Real estate syndications allow you to combine funds with other investors and participate in professionally managed commercial properties. When buying an apartment complex through a syndication, you invest in a segment of commercial real estate experiencing exponential growth. In the last decade, apartment complex prices rose by 156%, with rents increasing 37%. These trends are a boon for syndications and the investors who participate.
Financing a multifamily purchase requires a more sophisticated financial structure to make the deal happen. In most cases, investors contribute funds that cover the down payment, and the general partner or sponsor secures financing for the balance due. Lenders may require anywhere from 10 to 40% down, with one or more lenders involved in the transaction.
Sponsors secure funding through conventional or alternative financial sources.
Conventional Commercial lending typically comes from banks, life insurance companies, agencies, or CMBS lenders
Banks and financial institutions: Nearly all banks have a commercial arm and work with syndications to underwrite multi-million dollar loans. The sponsor or managing partners guarantee the debt, limiting the liability for limited partners. Banks can be large national corporations, regional, or community lenders.
While national banks such as Citibank underwrite syndication loans, community lenders may offer better terms. Local banks and credit unions understand their hyper-local market and can adjust borrowing parameters to match those conditions. National banks tend to have broader criteria based on the market as a whole rather than specific regions.
Life insurance or LifeCo loans offer lower rates than other traditional lending options. However, they have the strictest underwriting.
Agency loans involve government-sponsored enterprises or GSEs and are often backed by Fannie Mae or Freddie Mac. Fannie Mae and Freddie Mac often bundle closed loans and sell them to investors in the form of bonds. These mortgages have a lower risk because they have an implied guarantee that the government will cover a default. Multifamily properties are the only commercial property category that qualifies for agency loans.
CMBS or Commercial mortgage-backed security loans are packaged and sold to investors through bonds. Banks or life insurance companies generally offer CMBS loans, which are not government-backed.

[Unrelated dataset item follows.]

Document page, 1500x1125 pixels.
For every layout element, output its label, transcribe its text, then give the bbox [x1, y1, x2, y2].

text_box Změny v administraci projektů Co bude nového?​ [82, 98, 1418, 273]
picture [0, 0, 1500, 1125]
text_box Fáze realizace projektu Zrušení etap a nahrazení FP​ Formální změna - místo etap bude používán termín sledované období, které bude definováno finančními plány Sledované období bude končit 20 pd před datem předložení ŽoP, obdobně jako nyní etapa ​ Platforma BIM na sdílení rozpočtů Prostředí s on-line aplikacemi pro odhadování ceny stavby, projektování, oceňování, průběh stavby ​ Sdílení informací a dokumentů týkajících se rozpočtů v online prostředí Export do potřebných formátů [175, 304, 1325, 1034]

The most common forms of alternative financing include debt funds, marketplaces, and hard money lenders.
Debt funds involve pools of private equity-backed capital. Sponsors use them for complex commercial structures, bridge loans, or lease-up financing on a rehabilitation project.
Online marketplaces are an emerging form of commercial financing. They operate like peer-to-peer lenders such as Prosper and Lending Club, but for commercial properties. The online platforms connect lenders and borrowers, allowing investors to pool capital and provide financing for specific projects. StackSource, CommLoan, and Finance Lobby are three major platforms for FinTech loans.

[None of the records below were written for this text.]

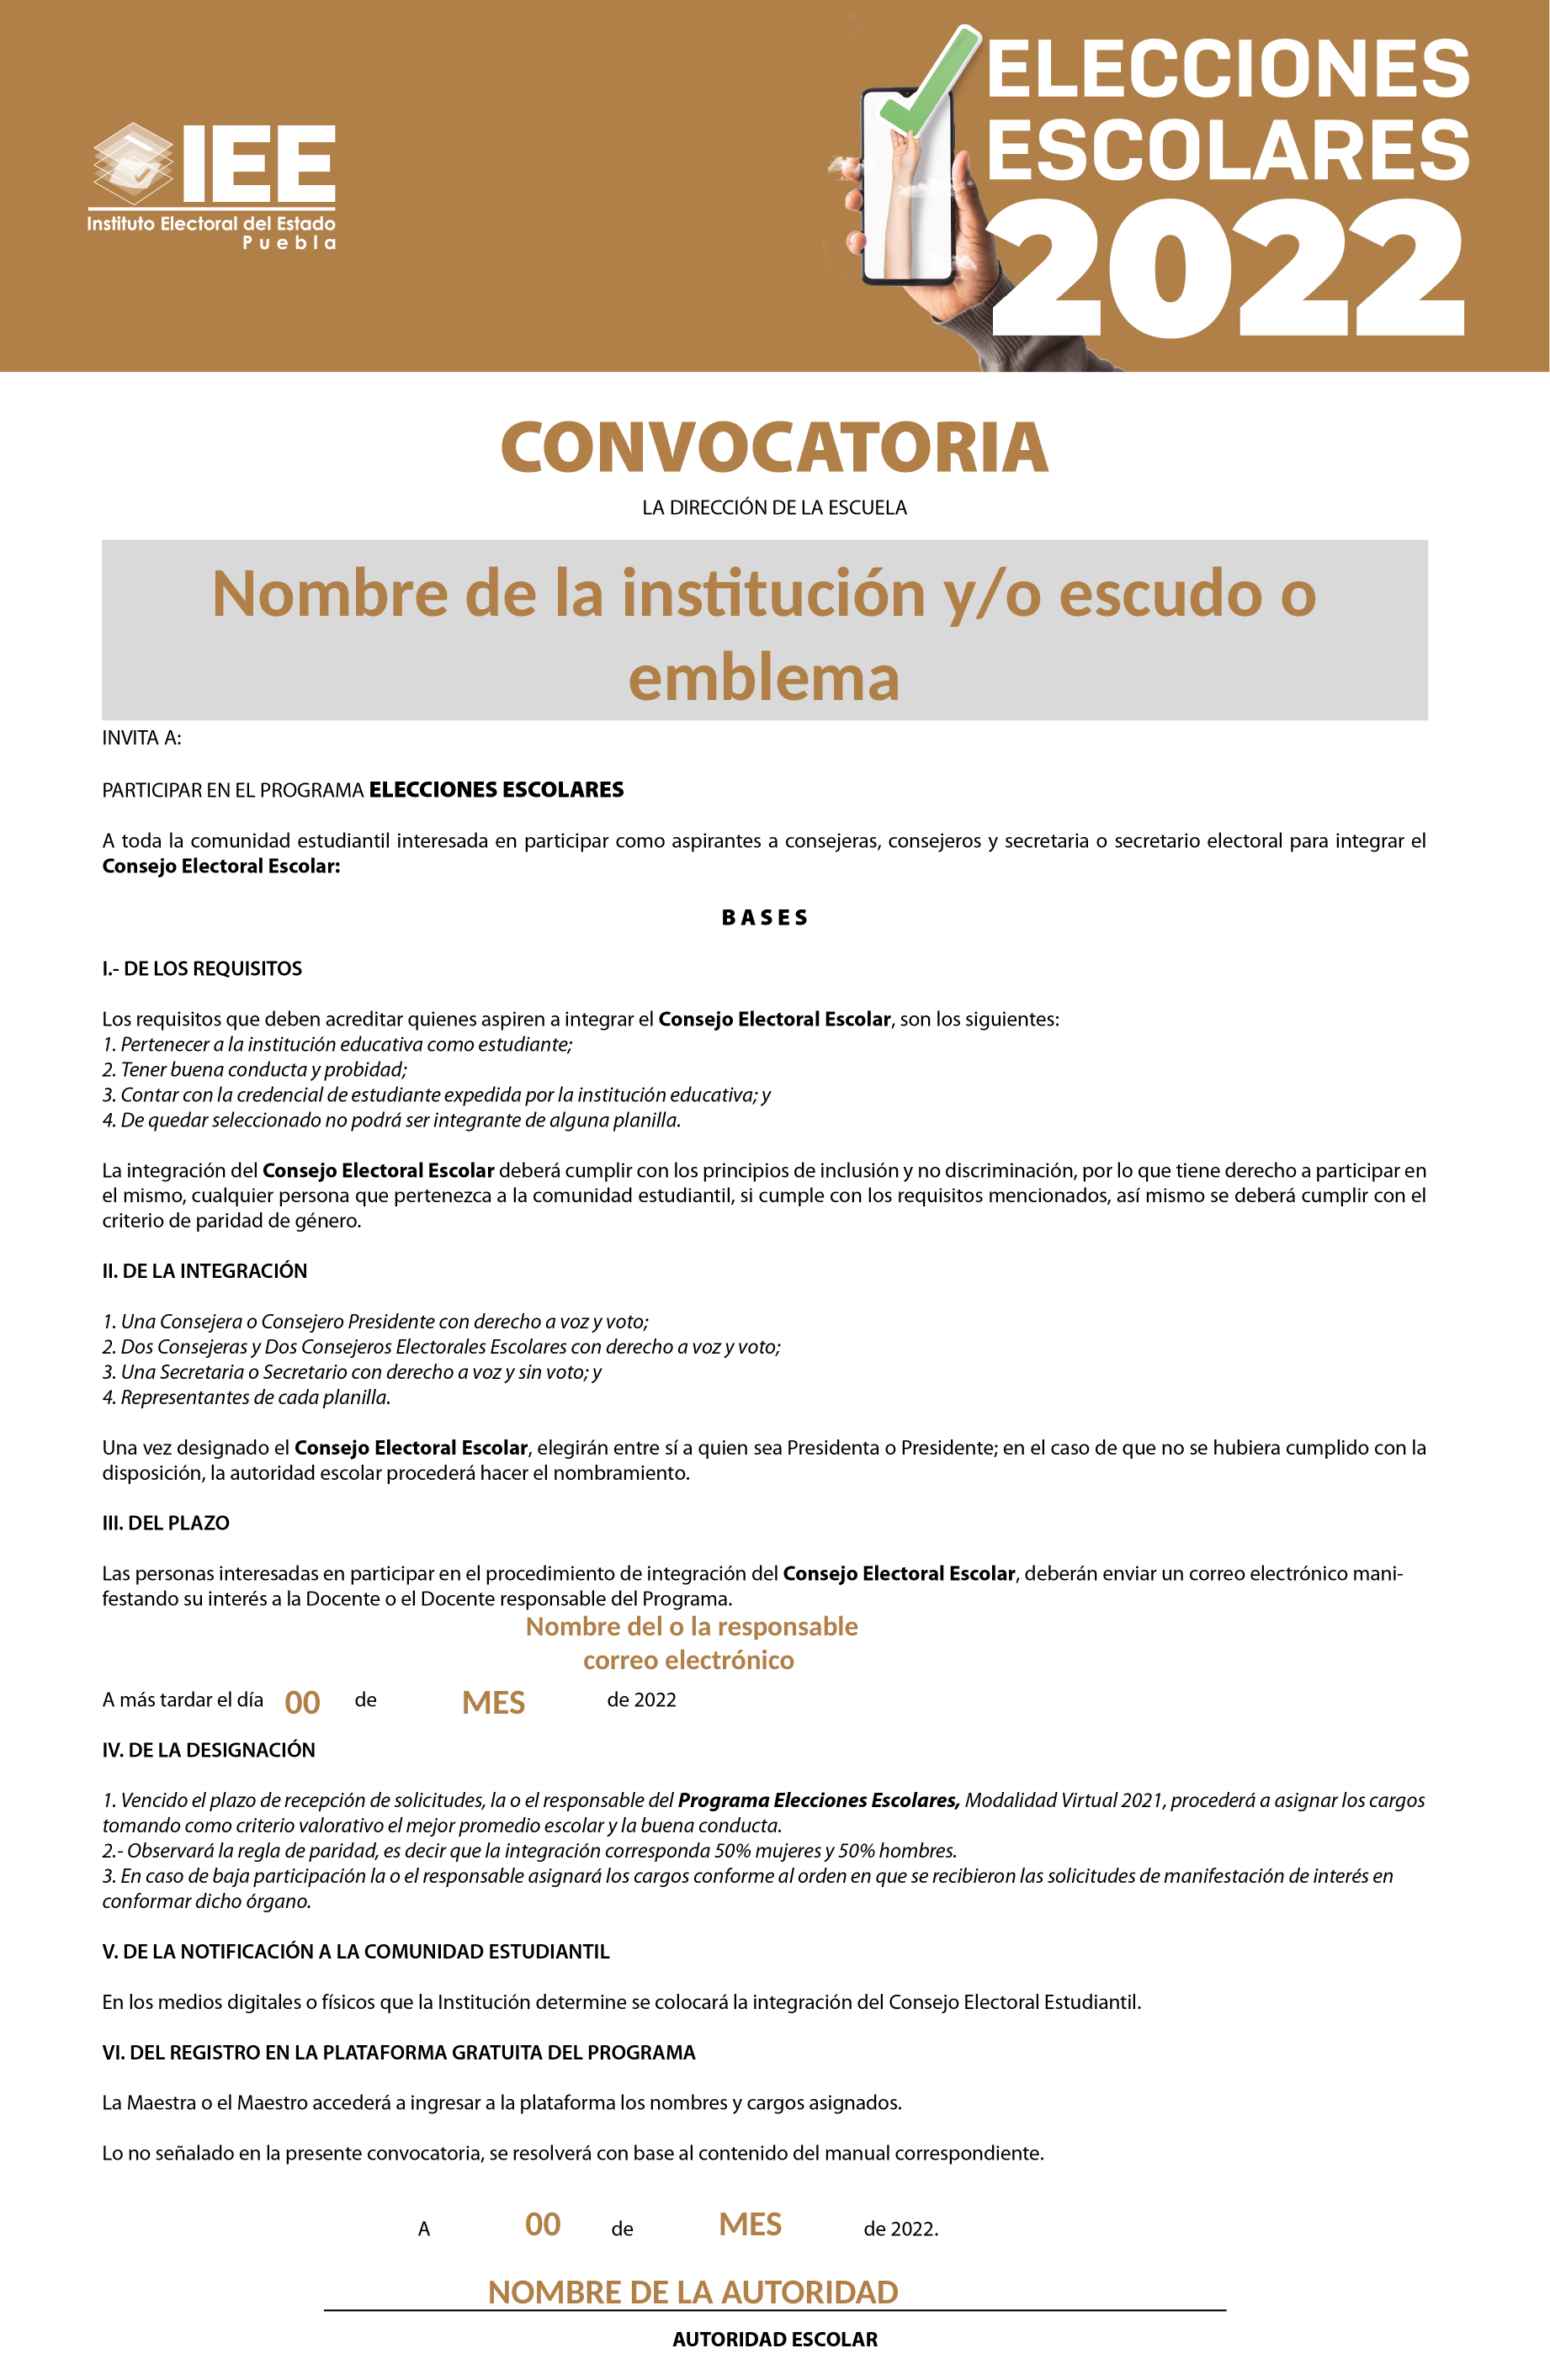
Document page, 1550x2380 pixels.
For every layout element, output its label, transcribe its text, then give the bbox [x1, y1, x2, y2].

text_box Nombre del o la responsable correo electrónico [89, 1601, 1295, 1682]
text_box MES [376, 1682, 611, 1727]
picture [0, 0, 1550, 2380]
text_box MES [634, 2194, 867, 2250]
text_box 00 [496, 2194, 590, 2250]
text_box Nombre de la institución y/o escudo o emblema [102, 539, 1429, 721]
text_box NOMBRE DE LA AUTORIDAD [261, 2262, 1126, 2318]
text_box 00 [256, 1682, 349, 1727]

Hard money lenders are private creditors offering short-term loans. They generally come with high fees and less than optimal interest rates, making them the resource of last resort. Hard money lenders are best utilized for shorter-term loans with the expectation of refinancing or selling at the end of the loan term.
We favor agency non-recourse loans between 7 and 12 years at McKee Capital Group. Smaller loans tend to be backed by Freddie Mac, whereas Fannie Mae secures more extensive lending needs. Loans for shorter durations of three to five years get funding through bridge loans.